> _Data for review_
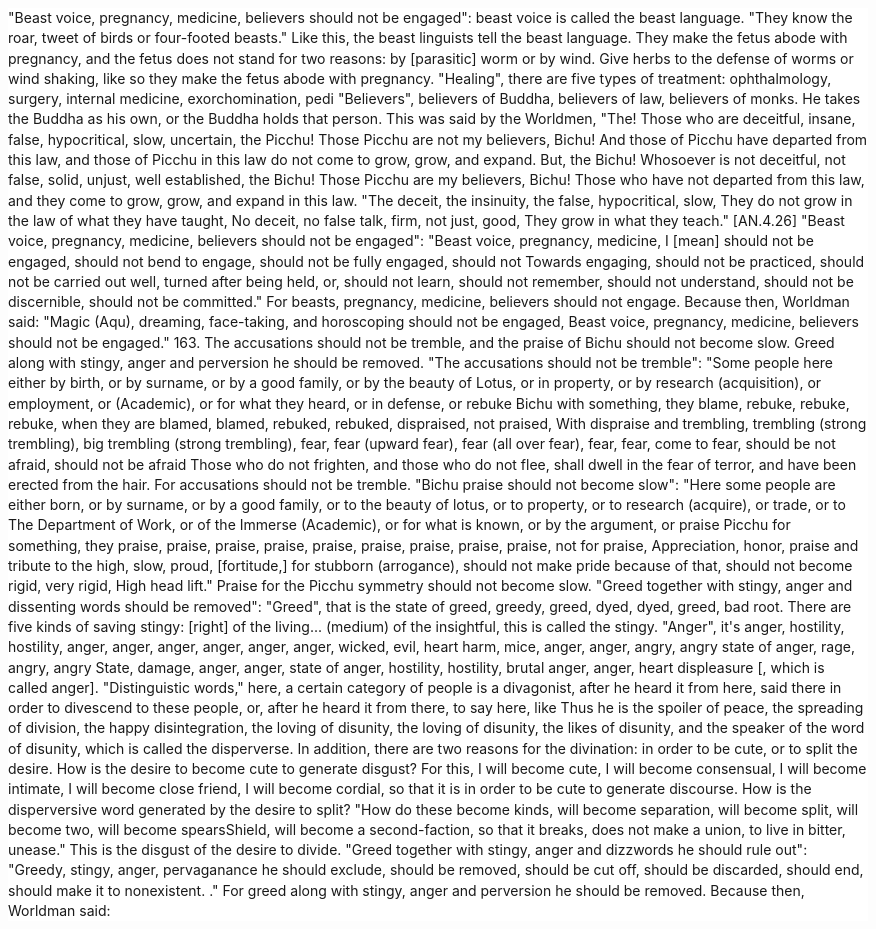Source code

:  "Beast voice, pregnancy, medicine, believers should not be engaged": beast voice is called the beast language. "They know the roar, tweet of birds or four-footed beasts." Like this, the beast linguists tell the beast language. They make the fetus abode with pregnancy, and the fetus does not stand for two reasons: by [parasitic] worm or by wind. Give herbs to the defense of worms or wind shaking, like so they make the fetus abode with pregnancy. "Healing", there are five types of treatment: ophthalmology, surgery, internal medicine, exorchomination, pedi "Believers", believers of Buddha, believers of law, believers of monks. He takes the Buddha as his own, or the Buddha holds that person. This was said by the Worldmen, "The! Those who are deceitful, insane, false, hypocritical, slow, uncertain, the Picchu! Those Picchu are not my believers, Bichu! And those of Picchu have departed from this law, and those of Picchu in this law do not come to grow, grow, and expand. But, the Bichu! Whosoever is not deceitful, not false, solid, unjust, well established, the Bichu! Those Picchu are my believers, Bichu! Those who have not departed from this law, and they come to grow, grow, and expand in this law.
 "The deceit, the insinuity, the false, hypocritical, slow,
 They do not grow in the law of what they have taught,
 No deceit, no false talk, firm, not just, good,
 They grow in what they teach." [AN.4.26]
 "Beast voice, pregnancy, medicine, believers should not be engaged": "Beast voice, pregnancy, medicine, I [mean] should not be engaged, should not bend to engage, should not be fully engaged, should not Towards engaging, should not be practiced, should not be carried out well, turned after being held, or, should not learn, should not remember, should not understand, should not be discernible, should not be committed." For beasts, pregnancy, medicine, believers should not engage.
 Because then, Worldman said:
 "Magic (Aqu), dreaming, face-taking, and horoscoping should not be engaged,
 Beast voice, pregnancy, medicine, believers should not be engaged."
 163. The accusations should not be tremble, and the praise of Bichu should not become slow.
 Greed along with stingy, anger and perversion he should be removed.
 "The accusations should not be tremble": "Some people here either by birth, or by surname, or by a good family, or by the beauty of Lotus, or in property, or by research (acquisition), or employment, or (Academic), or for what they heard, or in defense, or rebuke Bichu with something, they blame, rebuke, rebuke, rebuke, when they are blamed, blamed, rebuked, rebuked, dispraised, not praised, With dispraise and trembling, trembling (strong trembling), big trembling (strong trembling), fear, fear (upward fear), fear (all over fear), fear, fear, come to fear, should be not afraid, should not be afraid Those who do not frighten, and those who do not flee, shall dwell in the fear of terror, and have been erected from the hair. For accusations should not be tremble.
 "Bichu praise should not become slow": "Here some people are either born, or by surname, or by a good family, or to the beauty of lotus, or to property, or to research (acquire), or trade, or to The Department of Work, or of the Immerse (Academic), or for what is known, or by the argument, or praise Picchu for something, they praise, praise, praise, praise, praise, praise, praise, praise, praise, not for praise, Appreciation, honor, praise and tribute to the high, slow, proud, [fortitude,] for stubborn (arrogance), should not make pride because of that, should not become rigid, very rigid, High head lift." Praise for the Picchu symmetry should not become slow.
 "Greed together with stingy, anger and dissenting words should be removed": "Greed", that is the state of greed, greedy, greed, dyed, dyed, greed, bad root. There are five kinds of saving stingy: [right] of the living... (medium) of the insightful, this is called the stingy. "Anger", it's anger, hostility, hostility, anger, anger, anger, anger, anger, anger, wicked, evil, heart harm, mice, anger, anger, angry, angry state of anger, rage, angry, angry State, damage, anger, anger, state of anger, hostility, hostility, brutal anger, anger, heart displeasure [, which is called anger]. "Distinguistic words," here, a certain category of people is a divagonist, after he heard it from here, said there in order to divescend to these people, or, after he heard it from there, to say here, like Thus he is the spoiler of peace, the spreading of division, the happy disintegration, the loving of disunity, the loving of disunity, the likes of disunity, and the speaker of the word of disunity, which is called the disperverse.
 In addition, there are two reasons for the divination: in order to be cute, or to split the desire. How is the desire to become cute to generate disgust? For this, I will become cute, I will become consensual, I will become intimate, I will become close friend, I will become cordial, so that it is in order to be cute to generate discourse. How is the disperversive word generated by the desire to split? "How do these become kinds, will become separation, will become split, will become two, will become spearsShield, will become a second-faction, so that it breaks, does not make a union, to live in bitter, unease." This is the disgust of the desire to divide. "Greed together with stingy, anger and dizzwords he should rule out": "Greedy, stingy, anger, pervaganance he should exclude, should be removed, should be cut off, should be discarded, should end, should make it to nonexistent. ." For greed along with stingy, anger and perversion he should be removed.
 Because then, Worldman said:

> _Problem details_
Your task is to list each line of the records with the word "grow".

> _Finished exercise_
:  "Beast voice, pregnancy, medicine, believers should not be engaged": beast voice is called the beast language. "They know the roar, tweet of birds or four-footed beasts." Like this, the beast linguists tell the beast language. They make the fetus abode with pregnancy, and the fetus does not stand for two reasons: by [parasitic] worm or by wind. Give herbs to the defense of worms or wind shaking, like so they make the fetus abode with pregnancy. "Healing", there are five types of treatment: ophthalmology, surgery, internal medicine, exorchomination, pedi "Believers", believers of Buddha, believers of law, believers of monks. He takes the Buddha as his own, or the Buddha holds that person. This was said by the Worldmen, "The! Those who are deceitful, insane, false, hypocritical, slow, uncertain, the Picchu! Those Picchu are not my believers, Bichu! And those of Picchu have departed from this law, and those of Picchu in this law do not come to grow, grow, and expand. But, the Bichu! Whosoever is not deceitful, not false, solid, unjust, well established, the Bichu! Those Picchu are my believers, Bichu! Those who have not departed from this law, and they come to grow, grow, and expand in this law.
 They do not grow in the law of what they have taught,
 They grow in what they teach." [AN.4.26]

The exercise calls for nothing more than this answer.